Finding the tangent of an ellipse that is perpendicular to a line The books say's 

"Find the equations of the tangents to $x^2+3y^2=4$ which are
  perpendicular to the line $x-2y=7$"

I've graphed them and found that the given line does not pass through the ellipse and the gradient of the tangent should be $dy/dx=-x/3y$. I don't know how to get an expression for the tangent because all the examples we did had a given point as well or the line intercepted the curve and i could find a point using simEqu. please help!
 A: Hint: Slope of the equation $x-2y=7$ is $0.5$. So the slope of the tangent to the ellipse is $-2$. So we get $$-2=\dfrac{-x}{3y}$$
Then find the points at which the tangent cuts the ellipse using this equation and then get the equation(s).

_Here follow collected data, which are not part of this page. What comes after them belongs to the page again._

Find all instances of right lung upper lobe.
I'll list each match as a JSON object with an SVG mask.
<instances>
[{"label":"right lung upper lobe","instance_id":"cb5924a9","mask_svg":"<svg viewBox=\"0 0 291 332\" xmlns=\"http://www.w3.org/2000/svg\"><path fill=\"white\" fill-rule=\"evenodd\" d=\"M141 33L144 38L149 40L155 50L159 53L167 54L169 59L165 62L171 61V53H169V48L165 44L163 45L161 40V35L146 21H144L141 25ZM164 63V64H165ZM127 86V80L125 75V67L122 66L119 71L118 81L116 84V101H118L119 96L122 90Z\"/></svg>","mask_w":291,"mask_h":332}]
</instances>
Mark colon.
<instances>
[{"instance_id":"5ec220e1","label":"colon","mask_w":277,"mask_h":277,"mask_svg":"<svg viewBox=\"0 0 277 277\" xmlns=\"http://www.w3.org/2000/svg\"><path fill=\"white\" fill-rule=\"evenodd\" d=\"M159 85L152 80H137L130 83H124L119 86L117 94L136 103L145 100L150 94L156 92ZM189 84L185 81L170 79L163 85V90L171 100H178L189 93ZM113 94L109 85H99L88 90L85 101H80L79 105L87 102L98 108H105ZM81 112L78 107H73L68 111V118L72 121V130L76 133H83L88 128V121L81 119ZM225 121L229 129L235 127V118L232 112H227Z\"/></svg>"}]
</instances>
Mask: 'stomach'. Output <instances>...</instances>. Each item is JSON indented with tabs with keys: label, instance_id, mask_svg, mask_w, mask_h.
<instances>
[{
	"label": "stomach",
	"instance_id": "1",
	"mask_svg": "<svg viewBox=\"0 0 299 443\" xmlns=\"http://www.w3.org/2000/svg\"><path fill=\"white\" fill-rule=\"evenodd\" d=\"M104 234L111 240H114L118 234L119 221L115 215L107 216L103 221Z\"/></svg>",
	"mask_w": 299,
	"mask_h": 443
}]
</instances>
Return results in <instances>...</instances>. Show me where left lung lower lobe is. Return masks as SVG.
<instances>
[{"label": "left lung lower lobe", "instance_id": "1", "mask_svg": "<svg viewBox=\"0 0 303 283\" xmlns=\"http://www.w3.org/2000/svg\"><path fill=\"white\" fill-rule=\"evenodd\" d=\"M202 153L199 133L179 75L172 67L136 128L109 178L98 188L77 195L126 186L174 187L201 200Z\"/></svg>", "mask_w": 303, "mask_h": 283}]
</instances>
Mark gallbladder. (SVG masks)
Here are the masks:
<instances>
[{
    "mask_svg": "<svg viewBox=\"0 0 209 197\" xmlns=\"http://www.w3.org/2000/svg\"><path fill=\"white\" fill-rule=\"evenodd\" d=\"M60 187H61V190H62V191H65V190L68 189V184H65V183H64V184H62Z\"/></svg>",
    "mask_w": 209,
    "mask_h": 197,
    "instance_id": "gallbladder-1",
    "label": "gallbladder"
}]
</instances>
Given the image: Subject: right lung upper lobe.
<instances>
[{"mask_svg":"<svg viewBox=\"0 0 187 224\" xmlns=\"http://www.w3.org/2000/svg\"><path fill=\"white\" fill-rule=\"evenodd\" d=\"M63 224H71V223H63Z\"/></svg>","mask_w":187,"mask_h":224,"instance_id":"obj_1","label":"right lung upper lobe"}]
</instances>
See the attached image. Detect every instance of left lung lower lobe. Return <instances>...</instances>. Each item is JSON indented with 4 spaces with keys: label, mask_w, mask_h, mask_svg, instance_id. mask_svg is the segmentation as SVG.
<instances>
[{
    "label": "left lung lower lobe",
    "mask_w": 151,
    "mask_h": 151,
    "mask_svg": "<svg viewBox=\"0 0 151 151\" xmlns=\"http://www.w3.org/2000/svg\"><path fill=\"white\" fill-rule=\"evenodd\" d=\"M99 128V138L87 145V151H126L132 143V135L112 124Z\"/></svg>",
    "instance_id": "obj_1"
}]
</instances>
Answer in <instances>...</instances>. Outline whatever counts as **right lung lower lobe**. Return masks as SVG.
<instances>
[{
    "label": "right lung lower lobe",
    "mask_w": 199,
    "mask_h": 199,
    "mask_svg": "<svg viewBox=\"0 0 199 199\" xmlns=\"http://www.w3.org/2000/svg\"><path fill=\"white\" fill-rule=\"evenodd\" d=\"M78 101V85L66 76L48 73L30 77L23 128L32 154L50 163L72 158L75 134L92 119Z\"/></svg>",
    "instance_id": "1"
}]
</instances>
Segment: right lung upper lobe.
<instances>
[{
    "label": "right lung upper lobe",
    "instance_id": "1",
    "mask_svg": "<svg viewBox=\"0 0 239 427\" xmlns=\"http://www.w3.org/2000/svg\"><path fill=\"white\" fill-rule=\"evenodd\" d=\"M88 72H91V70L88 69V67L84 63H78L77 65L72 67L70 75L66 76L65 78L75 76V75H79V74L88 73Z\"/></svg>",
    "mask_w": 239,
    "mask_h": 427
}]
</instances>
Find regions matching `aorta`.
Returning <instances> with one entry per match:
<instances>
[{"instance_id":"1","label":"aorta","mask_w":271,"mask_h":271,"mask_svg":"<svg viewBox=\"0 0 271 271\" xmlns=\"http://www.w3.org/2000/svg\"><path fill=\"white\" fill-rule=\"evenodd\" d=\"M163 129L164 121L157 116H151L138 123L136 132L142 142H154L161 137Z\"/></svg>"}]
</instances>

A: You are correct that the gradient of the tangent to the ellipse at a point $(x,y)$ will be $-x/3y$. You should then note that the equation $x - 2y = 7$ can be rearranged to $y = \frac{1}{2}x - \frac{7}{2}$ from which it is clear that the slope of the given line is $1/2$. Thus, lines perpendicular to it should have slope $-2$. This means you need tangent lines to the ellipse with slope $-2$ so we should have $-x/3y = -2$ which implies $x=6y$. Then, we need $(x,y) = (6y,y)$ to be a point on the ellipse, so it should satisfy $x^2 + 3y^2 = 4$. That is, $4 = (6y)^2 + 3y^2 = 39y^2$. So $y = \pm \sqrt{4/39}$. Then we can rearrange the ellipse equation to see that $x^2 = 4 - 3y^2 = 4 - \frac{4}{39} = \frac{152}{39}$. So points on the ellipse satisfying $-x/3y = -2$ are $(x,y) = \pm(\sqrt{4/39},\sqrt{152/39})$.